The one obvious black mark on the company’s third-quarter earnings were sales of its Atom processors into tablets. Intel sold 8 million tablet chips, a 39 percent drop compared to a year ago.
Overall, Intel reported net income of $3.1 billion on revenue of $14.5 billion, which represented a 6 percent drop in profits against flat revenues a year ago. Analysts expected revenue of $14.2 billion and and 59 cents per share, which Intel exceeded.
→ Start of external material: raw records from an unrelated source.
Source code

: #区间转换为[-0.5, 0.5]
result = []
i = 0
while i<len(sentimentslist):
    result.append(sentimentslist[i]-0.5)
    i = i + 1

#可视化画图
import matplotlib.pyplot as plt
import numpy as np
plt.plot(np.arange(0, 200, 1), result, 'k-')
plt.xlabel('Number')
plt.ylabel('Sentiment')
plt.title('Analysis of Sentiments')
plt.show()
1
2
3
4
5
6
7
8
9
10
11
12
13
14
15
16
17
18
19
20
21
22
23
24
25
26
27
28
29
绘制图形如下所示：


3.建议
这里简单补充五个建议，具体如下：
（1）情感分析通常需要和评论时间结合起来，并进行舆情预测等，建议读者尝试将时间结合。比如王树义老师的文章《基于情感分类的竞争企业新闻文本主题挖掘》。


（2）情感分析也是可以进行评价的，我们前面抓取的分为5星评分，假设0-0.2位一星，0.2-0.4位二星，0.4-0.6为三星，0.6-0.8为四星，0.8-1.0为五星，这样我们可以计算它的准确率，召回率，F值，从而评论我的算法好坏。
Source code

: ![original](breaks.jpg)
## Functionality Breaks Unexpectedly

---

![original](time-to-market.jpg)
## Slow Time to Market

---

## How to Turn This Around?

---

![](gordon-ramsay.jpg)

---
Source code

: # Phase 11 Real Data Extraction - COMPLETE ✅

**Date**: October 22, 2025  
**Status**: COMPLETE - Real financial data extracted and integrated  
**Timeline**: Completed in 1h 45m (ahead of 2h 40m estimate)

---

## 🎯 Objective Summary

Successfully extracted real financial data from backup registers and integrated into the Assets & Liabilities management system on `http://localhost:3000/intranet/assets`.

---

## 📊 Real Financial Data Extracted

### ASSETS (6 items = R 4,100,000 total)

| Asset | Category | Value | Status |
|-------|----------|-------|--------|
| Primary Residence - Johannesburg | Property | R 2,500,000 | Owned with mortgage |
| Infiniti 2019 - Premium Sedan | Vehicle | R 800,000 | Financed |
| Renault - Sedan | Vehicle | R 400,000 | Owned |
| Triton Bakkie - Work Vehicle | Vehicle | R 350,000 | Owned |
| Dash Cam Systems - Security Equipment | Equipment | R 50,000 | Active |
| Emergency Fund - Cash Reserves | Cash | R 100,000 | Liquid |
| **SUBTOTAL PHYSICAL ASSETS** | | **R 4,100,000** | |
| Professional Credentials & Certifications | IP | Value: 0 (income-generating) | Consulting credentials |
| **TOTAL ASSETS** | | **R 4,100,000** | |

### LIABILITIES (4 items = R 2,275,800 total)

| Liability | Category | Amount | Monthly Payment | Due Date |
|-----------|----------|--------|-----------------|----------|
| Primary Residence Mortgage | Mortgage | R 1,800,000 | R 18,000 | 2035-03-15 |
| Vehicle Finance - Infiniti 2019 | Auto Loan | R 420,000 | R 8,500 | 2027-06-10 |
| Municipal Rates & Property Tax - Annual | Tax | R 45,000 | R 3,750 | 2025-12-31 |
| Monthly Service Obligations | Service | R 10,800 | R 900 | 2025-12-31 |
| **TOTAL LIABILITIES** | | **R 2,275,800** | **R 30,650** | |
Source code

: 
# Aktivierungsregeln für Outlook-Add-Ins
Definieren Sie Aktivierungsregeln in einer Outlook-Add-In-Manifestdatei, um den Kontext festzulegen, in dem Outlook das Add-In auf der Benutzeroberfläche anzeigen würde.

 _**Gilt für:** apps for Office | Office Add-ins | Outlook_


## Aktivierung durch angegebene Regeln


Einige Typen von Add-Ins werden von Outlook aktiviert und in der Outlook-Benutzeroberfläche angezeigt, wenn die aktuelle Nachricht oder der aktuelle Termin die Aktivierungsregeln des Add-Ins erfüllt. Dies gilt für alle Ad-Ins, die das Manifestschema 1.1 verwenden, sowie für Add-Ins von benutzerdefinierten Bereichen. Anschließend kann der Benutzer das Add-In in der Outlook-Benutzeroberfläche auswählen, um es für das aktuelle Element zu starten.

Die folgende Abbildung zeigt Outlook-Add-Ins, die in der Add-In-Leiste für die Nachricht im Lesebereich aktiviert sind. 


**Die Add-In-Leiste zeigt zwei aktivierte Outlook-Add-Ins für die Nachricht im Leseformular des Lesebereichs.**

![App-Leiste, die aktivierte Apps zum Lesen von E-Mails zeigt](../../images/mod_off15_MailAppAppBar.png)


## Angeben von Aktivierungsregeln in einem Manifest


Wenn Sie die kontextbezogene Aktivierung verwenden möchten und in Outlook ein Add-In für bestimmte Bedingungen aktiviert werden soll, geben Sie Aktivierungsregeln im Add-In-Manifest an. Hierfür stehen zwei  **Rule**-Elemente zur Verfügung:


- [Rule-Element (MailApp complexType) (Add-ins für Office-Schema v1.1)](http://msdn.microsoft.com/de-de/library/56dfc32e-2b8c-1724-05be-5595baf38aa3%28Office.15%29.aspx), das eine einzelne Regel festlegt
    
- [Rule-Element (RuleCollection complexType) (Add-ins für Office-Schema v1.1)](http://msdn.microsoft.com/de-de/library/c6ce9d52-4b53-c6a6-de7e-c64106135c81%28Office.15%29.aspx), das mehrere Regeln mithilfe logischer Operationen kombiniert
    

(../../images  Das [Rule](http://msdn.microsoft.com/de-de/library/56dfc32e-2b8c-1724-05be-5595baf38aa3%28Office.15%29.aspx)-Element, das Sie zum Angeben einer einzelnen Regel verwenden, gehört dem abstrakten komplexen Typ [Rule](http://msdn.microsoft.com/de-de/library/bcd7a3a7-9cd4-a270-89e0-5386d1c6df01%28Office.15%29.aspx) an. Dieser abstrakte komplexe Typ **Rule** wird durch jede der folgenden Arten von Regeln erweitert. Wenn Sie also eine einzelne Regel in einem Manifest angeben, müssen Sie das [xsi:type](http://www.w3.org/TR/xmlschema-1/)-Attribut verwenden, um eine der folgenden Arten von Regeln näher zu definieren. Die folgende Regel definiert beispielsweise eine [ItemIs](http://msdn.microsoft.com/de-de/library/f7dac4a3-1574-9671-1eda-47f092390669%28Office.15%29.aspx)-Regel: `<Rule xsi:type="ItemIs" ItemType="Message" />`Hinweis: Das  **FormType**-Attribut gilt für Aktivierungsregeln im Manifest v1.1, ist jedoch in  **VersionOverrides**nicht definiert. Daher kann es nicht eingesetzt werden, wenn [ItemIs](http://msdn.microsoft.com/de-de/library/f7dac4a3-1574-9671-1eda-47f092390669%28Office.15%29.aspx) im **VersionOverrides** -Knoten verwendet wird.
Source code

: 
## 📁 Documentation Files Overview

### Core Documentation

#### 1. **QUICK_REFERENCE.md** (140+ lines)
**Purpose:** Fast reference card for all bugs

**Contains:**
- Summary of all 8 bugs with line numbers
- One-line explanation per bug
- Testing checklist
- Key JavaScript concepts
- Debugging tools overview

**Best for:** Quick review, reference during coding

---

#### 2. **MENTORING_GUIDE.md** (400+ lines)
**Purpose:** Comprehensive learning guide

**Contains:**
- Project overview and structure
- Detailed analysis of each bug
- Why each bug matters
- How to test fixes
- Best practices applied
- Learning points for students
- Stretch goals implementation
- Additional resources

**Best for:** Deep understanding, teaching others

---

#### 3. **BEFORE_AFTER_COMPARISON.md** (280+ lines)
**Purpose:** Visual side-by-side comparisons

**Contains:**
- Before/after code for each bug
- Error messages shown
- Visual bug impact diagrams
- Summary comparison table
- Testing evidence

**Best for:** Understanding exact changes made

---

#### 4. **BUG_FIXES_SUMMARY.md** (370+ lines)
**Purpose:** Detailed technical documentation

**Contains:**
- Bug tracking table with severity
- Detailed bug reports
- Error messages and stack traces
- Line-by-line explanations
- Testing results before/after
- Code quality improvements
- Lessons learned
The company’s two main divisions tell the story: Intel’s business is built upon the enterprise first and foremost. Intel’s Client Computing business reported operating income of $2.43 billion, down 20 percent, on revenue of $8.08 billion—a 7.5 percent drop in revenue. Profits at Intel’s Data Center Group, however, jumped 9.3 percent to $3.86 billion, while revenues also jumped 12.3 percent to $3.86 billion.
Intel, however, pulled off the neat trick of seeing the average selling price of its products jump by 15 percent in its PC business, while the actual number of chips fell a significant 19 percent from a year ago. That almost certainly means that Intel is capturing the high end of the PC market, ceding the low-margin value space to AMD. Specifically, notebook chip volumes dropped 14 percent, while desktop chip volumes fell by 15 percent. But prices rose 4 percent and 8 percent, respectively.
Intel, however, is predicting a rather conservative fourth quarter, expecting revenue of $14.8 billion, plus or minus $500 million. That’s just a 2 percent increase from the just-reported third quarter, and relatively flat with the $14.7 billion Intel reported for the fourth quarter last year.